Problem statement> Reproduce the prescription network passage below from "The researchers report" up to and including "Medical Association Journal.".

Text block Block Start

Centralized network may reduce inappropriate filled prescriptions
medwireNews: Implementing a centralized network that links province-wide pharmacy and hospital data could reduce the number of inappropriate filled prescriptions, show Canadian study results.
The researchers report a dramatic fall in the number of inappropriate filled prescriptions for opioids and benzodiazepines within 6 months of PharmaNet - a centralized prescription network containing up-to-date prescription records for all residents - being instigated in British Columbia.
"Even modest reductions in inappropriate prescriptions are clinically meaningful," say Colin Dormuth (University of British Columbia, Vancouver) and colleagues in the Canadian Medical Association Journal.
"If our findings can be generalized to other jurisdictions, we estimate that such networks could eliminate millions of inappropriate filled prescriptions in the United States and Canada annually," they add.

Text block Block End
Input data Block Start

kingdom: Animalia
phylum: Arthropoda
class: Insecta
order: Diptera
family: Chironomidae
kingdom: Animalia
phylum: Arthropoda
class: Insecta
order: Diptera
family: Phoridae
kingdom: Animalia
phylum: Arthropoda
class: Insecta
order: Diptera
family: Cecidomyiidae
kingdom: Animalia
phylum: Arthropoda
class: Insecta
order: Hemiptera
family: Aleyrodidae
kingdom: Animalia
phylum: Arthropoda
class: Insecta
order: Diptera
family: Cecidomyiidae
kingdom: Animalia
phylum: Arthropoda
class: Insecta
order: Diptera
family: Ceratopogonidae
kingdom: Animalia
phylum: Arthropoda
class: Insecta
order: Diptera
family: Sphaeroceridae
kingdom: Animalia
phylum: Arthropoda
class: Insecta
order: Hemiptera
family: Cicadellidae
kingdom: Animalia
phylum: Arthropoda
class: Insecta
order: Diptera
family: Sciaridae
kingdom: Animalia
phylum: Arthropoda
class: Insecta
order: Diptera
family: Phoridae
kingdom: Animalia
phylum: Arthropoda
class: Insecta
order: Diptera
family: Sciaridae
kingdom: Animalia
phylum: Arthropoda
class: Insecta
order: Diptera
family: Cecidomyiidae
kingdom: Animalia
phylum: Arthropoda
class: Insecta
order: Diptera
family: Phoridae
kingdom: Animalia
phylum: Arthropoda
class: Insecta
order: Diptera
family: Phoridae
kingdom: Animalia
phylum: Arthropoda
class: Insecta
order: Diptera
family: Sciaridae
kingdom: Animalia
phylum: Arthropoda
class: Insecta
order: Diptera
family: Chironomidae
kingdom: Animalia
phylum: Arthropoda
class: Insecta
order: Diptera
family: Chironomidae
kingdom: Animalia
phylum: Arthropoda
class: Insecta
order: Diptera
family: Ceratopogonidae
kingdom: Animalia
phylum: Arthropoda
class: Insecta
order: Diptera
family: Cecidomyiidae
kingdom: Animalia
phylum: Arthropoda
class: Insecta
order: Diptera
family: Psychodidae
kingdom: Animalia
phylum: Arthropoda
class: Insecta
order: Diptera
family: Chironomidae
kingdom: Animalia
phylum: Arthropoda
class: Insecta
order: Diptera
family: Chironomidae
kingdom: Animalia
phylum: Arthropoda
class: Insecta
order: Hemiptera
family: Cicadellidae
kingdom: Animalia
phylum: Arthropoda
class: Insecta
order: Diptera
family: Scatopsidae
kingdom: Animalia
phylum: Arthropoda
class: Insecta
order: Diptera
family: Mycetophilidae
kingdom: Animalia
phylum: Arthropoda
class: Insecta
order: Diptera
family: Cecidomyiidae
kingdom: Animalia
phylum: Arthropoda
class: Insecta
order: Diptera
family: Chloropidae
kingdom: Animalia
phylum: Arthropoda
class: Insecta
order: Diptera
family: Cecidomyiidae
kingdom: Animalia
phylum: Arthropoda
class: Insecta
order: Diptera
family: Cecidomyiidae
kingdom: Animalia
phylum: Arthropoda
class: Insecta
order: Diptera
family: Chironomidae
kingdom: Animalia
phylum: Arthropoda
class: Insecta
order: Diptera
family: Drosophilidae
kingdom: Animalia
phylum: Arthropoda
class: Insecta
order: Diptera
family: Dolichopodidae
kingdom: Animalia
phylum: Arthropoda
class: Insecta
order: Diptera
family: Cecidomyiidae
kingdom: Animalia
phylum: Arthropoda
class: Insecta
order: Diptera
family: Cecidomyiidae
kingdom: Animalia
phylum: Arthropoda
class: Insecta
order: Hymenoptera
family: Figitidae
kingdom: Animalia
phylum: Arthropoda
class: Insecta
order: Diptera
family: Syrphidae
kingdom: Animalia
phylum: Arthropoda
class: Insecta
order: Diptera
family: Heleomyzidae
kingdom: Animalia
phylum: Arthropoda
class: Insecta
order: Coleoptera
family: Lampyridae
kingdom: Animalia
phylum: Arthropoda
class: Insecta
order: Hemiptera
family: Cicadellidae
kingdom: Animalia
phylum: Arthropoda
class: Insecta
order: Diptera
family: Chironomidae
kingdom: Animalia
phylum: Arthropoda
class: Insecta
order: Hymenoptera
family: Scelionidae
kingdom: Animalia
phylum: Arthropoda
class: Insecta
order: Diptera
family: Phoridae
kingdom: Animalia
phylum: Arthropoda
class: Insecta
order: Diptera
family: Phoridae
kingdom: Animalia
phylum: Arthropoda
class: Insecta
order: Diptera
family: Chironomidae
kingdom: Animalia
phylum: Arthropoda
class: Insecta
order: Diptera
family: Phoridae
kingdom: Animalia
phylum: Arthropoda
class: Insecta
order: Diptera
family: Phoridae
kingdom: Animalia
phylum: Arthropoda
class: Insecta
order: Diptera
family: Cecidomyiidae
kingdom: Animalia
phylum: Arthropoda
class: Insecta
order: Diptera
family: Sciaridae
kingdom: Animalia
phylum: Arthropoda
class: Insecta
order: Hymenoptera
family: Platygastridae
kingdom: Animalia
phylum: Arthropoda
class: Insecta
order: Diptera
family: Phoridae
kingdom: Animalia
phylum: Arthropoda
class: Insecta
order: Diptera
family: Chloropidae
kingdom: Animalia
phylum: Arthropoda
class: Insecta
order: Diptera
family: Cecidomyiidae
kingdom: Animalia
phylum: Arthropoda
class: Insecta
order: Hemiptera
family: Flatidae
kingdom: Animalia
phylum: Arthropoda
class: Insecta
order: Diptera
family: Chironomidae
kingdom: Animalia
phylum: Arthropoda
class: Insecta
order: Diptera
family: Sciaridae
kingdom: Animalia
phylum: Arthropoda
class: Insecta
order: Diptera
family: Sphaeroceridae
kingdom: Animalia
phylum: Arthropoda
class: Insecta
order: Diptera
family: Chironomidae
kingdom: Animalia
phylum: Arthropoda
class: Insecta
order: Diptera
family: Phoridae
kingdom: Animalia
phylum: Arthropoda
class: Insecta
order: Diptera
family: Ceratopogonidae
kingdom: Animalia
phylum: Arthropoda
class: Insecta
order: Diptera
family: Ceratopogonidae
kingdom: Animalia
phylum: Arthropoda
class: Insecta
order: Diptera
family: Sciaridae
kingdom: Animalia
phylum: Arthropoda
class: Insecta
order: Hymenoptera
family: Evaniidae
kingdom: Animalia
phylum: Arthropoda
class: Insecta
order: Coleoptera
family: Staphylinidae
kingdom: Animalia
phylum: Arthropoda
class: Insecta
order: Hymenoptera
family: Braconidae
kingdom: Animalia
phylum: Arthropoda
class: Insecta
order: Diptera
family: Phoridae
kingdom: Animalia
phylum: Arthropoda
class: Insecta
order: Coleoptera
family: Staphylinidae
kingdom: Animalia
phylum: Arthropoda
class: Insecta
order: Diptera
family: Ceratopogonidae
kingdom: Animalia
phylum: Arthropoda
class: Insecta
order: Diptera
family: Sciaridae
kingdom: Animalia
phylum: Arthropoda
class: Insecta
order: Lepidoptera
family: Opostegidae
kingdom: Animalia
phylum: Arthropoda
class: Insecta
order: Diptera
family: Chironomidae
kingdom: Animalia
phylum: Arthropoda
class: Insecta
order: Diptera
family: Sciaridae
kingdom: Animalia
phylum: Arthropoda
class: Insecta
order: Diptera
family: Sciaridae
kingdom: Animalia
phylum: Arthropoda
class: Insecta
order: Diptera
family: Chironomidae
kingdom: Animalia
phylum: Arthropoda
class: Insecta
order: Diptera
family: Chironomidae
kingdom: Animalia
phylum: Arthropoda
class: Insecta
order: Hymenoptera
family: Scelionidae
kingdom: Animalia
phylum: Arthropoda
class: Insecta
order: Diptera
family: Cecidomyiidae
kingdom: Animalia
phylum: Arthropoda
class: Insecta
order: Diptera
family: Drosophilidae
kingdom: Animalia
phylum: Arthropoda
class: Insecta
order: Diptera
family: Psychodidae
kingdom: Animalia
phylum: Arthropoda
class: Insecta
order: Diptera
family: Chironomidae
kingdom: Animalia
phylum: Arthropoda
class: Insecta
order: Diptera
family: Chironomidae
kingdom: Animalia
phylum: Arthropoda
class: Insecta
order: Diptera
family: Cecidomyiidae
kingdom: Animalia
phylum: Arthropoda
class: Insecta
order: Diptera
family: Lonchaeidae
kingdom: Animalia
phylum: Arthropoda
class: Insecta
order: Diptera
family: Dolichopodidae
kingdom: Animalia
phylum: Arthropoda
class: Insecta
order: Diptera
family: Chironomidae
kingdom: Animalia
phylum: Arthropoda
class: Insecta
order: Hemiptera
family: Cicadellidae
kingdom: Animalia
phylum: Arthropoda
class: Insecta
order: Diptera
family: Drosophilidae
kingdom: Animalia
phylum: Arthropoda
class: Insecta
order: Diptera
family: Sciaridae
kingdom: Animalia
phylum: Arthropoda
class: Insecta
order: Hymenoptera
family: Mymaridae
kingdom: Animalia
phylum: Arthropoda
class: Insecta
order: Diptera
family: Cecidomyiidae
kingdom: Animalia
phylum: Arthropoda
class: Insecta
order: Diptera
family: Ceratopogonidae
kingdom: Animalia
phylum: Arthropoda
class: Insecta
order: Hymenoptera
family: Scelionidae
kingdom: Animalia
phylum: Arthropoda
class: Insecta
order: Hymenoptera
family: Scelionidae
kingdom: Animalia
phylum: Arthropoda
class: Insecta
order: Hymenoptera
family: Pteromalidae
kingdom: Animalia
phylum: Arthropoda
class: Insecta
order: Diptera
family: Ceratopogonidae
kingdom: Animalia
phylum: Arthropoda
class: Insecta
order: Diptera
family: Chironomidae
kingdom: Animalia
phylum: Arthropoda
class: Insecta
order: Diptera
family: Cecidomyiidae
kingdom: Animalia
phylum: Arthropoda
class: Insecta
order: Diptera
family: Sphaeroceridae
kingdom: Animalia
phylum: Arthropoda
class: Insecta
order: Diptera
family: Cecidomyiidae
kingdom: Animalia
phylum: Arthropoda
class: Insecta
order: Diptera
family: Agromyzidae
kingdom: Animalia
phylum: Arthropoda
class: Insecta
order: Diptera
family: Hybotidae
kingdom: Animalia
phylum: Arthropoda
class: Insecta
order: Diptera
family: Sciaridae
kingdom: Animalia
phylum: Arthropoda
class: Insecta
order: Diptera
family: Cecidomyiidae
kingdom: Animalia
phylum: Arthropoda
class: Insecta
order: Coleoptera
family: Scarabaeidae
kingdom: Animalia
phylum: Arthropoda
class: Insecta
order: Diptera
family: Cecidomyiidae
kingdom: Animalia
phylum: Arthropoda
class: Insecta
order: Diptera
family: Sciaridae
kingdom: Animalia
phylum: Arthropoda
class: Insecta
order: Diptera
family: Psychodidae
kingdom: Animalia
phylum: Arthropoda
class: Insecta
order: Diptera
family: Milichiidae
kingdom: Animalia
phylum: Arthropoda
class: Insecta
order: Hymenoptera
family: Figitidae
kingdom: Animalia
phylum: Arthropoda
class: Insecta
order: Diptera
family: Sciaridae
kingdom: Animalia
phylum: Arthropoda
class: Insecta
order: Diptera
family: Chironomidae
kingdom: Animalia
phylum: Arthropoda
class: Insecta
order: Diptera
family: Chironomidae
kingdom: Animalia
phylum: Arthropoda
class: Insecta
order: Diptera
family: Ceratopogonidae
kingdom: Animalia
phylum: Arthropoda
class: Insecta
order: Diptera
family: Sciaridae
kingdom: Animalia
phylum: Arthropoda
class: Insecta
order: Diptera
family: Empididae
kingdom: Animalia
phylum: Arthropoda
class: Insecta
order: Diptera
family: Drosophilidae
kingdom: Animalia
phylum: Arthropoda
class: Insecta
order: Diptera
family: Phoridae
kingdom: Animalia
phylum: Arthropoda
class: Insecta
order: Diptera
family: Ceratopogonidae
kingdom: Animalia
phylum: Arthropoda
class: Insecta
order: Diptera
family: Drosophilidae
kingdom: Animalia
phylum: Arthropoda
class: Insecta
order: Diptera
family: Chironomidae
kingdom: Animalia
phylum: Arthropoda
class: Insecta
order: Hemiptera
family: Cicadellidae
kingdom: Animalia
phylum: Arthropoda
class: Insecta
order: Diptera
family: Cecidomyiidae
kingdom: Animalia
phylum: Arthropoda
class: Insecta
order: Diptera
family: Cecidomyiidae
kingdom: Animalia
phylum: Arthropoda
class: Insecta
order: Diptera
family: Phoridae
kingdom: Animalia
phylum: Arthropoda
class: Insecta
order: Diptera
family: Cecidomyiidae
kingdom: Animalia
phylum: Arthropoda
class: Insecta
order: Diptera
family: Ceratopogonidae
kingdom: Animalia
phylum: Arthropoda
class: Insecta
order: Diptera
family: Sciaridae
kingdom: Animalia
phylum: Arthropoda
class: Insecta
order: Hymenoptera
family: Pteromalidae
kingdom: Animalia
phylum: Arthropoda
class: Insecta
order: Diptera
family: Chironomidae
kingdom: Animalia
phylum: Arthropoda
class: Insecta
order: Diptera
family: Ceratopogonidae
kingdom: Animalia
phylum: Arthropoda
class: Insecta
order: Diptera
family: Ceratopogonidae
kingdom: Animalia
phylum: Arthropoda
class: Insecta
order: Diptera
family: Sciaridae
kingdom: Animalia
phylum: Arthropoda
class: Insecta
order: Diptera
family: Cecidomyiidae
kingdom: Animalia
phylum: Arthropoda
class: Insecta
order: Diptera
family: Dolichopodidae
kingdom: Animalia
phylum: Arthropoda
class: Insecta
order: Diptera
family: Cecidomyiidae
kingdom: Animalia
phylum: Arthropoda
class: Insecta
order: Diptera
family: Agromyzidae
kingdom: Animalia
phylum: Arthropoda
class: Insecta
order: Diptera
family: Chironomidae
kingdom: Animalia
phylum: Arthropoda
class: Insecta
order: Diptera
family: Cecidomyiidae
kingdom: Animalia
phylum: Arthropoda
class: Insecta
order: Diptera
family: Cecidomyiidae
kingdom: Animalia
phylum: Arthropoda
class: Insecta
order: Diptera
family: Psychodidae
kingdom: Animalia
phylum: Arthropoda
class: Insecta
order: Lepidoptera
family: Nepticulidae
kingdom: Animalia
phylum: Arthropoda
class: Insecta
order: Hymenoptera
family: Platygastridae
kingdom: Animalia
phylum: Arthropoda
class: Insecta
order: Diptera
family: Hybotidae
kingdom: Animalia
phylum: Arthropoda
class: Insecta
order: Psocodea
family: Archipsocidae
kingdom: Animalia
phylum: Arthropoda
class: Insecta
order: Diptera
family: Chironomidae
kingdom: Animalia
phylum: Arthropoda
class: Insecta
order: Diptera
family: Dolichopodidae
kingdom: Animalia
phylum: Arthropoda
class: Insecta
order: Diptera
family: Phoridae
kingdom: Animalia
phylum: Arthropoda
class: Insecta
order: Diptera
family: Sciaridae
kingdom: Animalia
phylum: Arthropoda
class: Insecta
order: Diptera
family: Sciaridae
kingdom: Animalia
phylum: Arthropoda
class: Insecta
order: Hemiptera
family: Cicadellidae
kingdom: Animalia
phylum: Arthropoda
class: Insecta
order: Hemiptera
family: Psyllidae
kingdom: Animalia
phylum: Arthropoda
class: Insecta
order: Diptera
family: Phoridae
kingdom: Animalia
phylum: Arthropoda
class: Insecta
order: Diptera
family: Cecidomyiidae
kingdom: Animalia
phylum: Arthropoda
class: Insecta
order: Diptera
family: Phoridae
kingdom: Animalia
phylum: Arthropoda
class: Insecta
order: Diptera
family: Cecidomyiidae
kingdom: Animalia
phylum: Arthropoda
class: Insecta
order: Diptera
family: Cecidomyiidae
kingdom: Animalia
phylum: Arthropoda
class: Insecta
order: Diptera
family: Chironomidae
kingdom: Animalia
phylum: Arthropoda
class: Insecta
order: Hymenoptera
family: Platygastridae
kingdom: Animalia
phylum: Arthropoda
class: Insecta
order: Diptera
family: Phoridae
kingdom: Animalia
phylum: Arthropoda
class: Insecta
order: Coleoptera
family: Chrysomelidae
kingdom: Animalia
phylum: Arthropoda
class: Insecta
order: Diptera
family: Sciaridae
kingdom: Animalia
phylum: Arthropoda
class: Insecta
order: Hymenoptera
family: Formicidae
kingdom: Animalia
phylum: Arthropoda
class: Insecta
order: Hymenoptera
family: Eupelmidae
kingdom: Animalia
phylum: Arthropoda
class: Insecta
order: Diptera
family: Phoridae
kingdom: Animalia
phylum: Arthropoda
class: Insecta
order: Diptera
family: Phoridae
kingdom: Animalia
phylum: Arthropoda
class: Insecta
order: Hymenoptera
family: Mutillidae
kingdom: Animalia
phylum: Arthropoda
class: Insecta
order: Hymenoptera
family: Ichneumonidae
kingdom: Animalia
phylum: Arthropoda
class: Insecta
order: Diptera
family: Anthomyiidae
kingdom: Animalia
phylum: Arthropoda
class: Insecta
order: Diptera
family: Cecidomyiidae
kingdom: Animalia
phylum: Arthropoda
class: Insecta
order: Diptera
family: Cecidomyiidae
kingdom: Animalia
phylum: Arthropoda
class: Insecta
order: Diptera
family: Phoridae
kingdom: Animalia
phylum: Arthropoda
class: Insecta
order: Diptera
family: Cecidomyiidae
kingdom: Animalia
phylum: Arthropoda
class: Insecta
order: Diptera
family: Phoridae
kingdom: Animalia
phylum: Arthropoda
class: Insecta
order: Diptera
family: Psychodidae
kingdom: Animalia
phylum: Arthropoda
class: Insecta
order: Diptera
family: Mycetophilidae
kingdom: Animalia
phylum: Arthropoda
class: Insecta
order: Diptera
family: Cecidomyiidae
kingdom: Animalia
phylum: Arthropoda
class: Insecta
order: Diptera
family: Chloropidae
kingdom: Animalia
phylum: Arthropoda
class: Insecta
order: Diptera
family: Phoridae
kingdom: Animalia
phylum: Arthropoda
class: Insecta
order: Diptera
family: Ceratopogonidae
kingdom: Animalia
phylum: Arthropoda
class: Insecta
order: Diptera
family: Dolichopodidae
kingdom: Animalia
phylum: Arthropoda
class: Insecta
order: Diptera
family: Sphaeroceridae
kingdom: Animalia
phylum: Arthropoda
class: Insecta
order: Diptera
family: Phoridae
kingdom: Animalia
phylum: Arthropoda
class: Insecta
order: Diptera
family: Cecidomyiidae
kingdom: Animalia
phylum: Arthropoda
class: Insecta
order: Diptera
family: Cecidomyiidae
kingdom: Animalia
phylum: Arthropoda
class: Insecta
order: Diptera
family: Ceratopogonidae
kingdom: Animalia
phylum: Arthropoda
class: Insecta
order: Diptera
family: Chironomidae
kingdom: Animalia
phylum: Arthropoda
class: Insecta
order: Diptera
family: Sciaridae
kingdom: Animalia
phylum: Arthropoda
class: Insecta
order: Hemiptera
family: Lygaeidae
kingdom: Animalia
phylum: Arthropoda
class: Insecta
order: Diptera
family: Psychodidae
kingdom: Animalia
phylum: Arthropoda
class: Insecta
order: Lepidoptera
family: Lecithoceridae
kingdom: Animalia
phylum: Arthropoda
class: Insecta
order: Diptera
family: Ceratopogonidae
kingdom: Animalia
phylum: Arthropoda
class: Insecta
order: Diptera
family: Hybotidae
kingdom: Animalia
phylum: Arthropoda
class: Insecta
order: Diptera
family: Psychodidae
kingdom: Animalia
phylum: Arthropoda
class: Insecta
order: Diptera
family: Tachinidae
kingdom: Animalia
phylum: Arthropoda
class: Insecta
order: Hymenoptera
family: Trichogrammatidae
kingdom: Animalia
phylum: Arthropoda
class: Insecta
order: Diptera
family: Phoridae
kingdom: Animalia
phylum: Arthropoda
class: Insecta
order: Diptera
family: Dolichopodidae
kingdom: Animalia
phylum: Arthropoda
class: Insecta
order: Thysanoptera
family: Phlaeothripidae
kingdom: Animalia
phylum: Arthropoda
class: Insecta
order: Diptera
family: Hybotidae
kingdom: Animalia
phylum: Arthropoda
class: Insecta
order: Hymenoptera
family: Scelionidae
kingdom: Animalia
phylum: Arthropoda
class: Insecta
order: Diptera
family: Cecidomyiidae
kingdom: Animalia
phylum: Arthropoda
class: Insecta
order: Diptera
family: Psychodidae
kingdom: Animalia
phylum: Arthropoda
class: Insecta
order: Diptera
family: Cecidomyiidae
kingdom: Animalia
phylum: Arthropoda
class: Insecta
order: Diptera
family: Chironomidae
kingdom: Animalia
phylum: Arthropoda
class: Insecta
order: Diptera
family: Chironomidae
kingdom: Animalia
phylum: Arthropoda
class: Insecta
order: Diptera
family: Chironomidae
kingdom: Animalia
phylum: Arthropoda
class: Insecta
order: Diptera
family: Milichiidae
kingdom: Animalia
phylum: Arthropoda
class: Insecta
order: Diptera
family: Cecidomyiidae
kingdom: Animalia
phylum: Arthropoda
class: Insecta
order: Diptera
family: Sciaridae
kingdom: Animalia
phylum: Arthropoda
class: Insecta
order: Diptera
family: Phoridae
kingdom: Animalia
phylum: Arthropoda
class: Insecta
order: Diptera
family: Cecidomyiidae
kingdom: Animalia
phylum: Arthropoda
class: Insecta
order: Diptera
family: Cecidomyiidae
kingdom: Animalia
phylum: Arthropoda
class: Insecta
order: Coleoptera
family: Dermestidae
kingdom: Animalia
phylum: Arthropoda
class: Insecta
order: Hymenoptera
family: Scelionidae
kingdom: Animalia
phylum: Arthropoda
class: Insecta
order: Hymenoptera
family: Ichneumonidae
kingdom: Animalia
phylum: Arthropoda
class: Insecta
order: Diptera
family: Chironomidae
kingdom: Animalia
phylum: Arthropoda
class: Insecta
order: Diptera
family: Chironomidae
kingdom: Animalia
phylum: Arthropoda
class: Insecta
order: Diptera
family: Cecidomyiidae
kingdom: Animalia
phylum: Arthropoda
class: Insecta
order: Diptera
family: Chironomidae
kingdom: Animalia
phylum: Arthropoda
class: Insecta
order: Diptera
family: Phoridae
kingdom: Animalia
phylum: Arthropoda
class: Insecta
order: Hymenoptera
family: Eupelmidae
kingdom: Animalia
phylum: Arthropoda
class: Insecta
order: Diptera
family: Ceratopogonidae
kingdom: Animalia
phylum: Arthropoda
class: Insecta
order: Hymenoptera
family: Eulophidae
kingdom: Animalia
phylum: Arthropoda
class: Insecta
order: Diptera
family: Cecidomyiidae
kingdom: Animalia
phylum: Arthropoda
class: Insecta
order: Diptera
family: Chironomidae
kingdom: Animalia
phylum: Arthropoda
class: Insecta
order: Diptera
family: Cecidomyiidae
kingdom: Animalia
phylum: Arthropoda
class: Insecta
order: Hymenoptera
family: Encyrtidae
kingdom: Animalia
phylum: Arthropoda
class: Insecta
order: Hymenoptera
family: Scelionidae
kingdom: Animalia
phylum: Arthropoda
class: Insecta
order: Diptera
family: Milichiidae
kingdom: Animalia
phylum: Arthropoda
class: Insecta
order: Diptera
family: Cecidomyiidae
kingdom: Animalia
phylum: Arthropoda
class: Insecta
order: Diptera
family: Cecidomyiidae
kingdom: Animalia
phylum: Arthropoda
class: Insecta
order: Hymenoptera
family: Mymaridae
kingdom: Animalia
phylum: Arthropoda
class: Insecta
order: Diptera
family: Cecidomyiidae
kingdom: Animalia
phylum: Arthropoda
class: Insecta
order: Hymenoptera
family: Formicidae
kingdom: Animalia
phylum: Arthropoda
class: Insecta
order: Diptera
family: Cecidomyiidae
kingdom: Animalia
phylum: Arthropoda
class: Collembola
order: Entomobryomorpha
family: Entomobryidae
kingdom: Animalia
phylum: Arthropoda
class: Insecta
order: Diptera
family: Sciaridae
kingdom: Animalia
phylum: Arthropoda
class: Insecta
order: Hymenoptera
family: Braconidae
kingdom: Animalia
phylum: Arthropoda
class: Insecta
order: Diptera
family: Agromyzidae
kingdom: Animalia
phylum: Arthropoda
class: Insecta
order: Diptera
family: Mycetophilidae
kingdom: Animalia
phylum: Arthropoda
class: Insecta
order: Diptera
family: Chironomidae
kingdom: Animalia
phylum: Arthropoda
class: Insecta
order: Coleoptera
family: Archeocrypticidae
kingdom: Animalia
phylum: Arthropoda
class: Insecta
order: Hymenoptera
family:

Input data Block End

Task result>
The researchers report a dramatic fall in the number of inappropriate filled prescriptions for opioids and benzodiazepines within 6 months of PharmaNet - a centralized prescription network containing up-to-date prescription records for all residents - being instigated in British Columbia.
"Even modest reductions in inappropriate prescriptions are clinically meaningful," say Colin Dormuth (University of British Columbia, Vancouver) and colleagues in the Canadian Medical Association Journal.